Ideally I don't want to have to use clientless mode on the internal APM as then I could potentially use the VS/APM policy as is presented to internal users.
HAving said that this is what i tried:
Added a "Logon Page" to the end of the Edge APM policy to capture username/password Ammended the front end iRule to include:
This is the data that will be passing to the internal APM - define HTTP headers and values here
set apmsessionuser [ACCESS::session data get "session.logon.last.username"]
set apmsessionpass [ACCESS::session data get "session.logon.last.password"]
HTTP::header replace AGUSER $apmsessionuser
HTTP::header replace AGPASS $apmsessionpass
Removed the Logon page from the internal APM policy Ammended the internal iRule to include:
The authenticated user data is being transmitted from the external APM via HTTP headers.
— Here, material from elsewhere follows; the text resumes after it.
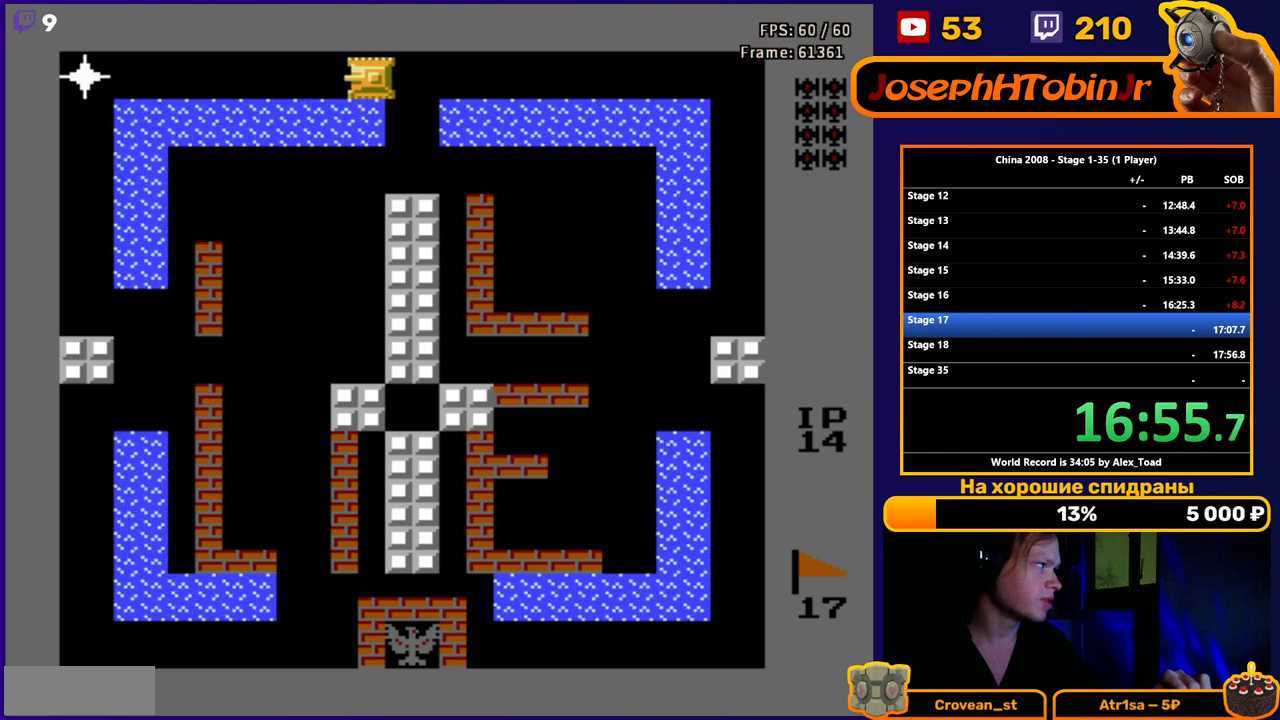
{"buttons": ["DPAD_LEFT"], "events": []}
This section
extracts those values and inserts them back into APM access policy session variables for use by the
server side authentication process.
if { [HTTP::header AGUSER] ne "" } {
ACCESS::session data set session.logon.last.username [string trim [HTTP::header AGUSER]]
if { [HTTP::header AGPASS] ne "" } {
ACCESS::session data set session.logon.last.password [string trim [HTTP::header AGPASS]]
}
}
However I get is "Your session is finished. Logged out succesfully".
If I look at the list of sessions on the back-end it is correctly showing the username captured in that second logon page so that is coming across, but in the Access report the username deoesn't show and the report is as follows:
2014-01-16 18:16:09 Following rule 'fallback' from item 'Start' to item 'AD Auth' Common
2014-01-16 18:16:09 AD agent: ENTER Function executeInstance Common
2014-01-16 18:16:09 AD module: ENTER Function authenticateUser Common
2014-01-16 18:16:09 AD module: authentication with '' failed: empty password detected (-1) Common
2014-01-16 18:16:09 AD module: authenticate(): empty password detected (-1) Common
2014-01-16 18:16:09 AD module: LEAVE Function authenticateUser Common
2014-01-16 18:16:09 AD agent: Auth (logon attempt:0): authenticate with 'testuser' failed Common
2014-01-16 18:16:09 AD agent: LEAVE Function executeInstance Common
2014-01-16 18:16:09 Executed agent '/Common/InternalPortal-Test_act_active_directory_ag', return value 0 Common
2014-01-16 18:16:09 Following rule 'fallback' from item 'AD Auth' to ending 'Deny' Common
2014-01-16 18:16:09 Access policy result: Logon_Deny
So the 'testuser' is coming across in the iRules....
Any further ideas/suggestions would be very much appreciated.